Study text ->
◇ ◇ ◇ ◇

The formal language of Surrealism has long since found its way into everyday life via fashion, advertising, and the media. Today the term Surrealism brings together everything that appears magical, dream-like, and incomprehensible. It is often forgotten that the Surrealists were artists and writers who worked very incisively toward changing the world and gaining self-knowledge and who also reflected critically on social-political questions. The surrealist avant-garde considered itself to be a revolutionary countermovement to the bourgeois system of values. Through new imagery, they investigated existence during the interwar period, a time of great social and political instability, and they deconstructed received ways of seeing and thinking through various artistic strategies. Photography seemed to best fulfill the Surrealists' needs as their medium of choice.

◇ ◇ ◇ ◇

Exercise directions -> Can you extract, word for word, the part of the Surrealism passage that runs from "The formal language" up to and including "medium of choice."?

Information supplied ->
◇ ◇ ◇ ◇

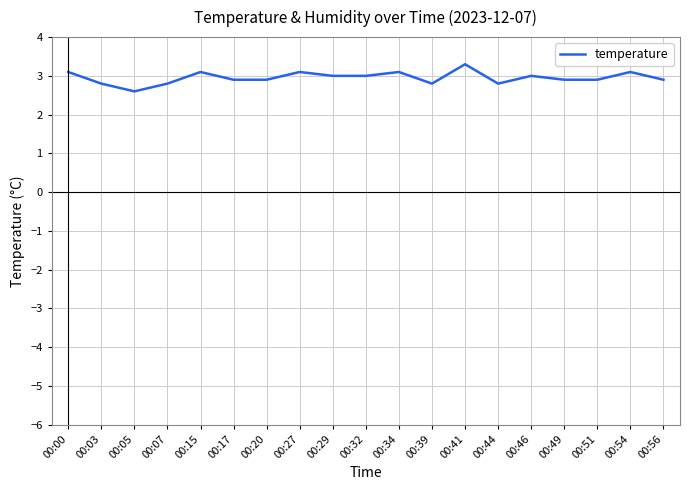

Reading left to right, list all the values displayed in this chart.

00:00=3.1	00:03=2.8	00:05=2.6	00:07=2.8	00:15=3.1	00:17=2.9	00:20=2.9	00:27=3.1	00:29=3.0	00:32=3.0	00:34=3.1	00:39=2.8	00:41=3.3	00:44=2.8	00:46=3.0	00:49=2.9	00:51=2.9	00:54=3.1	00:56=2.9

◇ ◇ ◇ ◇

Answer area ->
The formal language of Surrealism has long since found its way into everyday life via fashion, advertising, and the media. Today the term Surrealism brings together everything that appears magical, dream-like, and incomprehensible. It is often forgotten that the Surrealists were artists and writers who worked very incisively toward changing the world and gaining self-knowledge and who also reflected critically on social-political questions. The surrealist avant-garde considered itself to be a revolutionary countermovement to the bourgeois system of values. Through new imagery, they investigated existence during the interwar period, a time of great social and political instability, and they deconstructed received ways of seeing and thinking through various artistic strategies. Photography seemed to best fulfill the Surrealists' needs as their medium of choice.